Nokaut.pl zapytał współpracujące z nim 3200 sklepów, czy spotkały się z sytuacją, w której ceny detaliczne byłyby narzucane przez dystrybutora. Na pytanie odpowiedziało 535 respondentów. Prawie 60 procent z nich (59 proc.) potwierdziło, że miało do czynienia z takimi praktykami. Dotyczy to przede wszystkim sklepów oferujących produkty z kategorii „Dom i ogród”, „Sport i hobby”, „Sprzęt RTV i foto” i „Dla dzieci”. Prawie trzy czwarte sprzedawców (73 procent), którzy zetknęli się z presją na ustalanie cen, zadeklarowało, że gdyby nie naciski dostawców obniżyliby ceny co najmniej o 5 procent. Prawie 60 procent sklepów deklaruje obniżki od 5 do 15 proc,. w przypadku gdyby mogły swobodnie kształtować politykę handlową.

Na pytanie „Czy zablokowano lub grożono Państwu zablokowaniem dostaw w związku z polityką cenową Państwa sklepu?” odpowiedziało twierdząco 60 procent respondentów. Najczęściej wymienianymi problemami z którymi spotykali się handlowcy były problemy z dostawą (36 proc.), ostrzeżenia od dostawców (13 proc.), gorsze warunki u dystrybutora, np. brak rabatów (13 proc.), zakaz używania zdjęć produktów (5 proc.).
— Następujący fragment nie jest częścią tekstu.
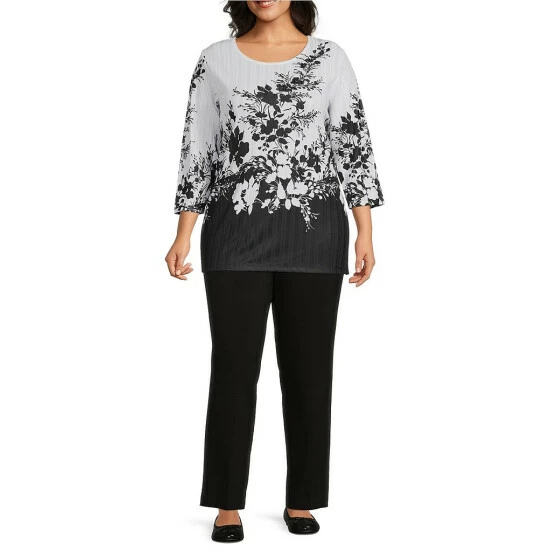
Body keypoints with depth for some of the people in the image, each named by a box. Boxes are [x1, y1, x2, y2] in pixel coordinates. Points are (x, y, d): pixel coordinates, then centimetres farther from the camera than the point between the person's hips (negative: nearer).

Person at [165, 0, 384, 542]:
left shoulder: (329, 57, 6)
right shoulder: (216, 59, 7)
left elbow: (353, 144, 2)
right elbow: (197, 149, 7)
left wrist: (365, 232, -6)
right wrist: (184, 234, -1)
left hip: (313, 233, 0)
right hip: (237, 232, 0)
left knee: (308, 368, 4)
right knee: (234, 366, 0)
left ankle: (301, 500, 19)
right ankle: (228, 503, 14)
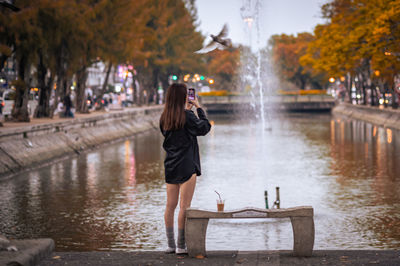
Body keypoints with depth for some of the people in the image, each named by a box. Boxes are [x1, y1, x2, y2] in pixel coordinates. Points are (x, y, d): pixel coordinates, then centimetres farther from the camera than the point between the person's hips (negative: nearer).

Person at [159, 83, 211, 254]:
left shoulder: (164, 118, 6)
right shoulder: (187, 116, -13)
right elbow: (204, 128, -2)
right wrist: (199, 108, 6)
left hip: (170, 166, 7)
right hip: (186, 166, -6)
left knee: (170, 206, 10)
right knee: (184, 206, -3)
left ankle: (170, 244, 14)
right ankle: (181, 246, -2)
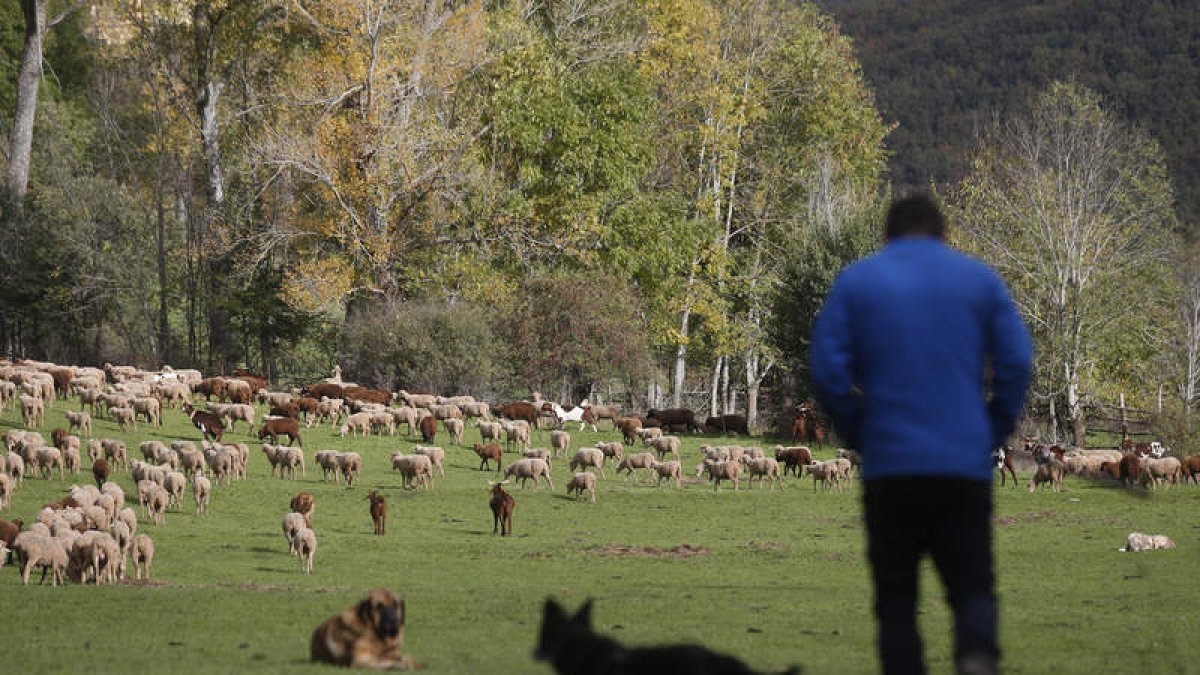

Sklepy internetowe w poszukiwaniu niższych cen zaczynają importować towar z zagranicy – przede wszystkim z Niemiec. Z oferty zagranicznych dystrybutorów korzysta 29 procent sprzedawców, a 13 proc. zamierza podjąć taką współpracę w najbliższym czasie. Do najważniejszych argumentów przemawiających za importem należą niższe ceny i brak ograniczeń dotyczących polityki sprzedaży.
Część sprzedawców uważa jednak mechanizm ustalania cen przez dystrybutorów za dobry. Twierdzą, że jest to sposób na zwiększanie zysków i ograniczanie konkurencji cenowej na rzecz konkurencji jakościowej.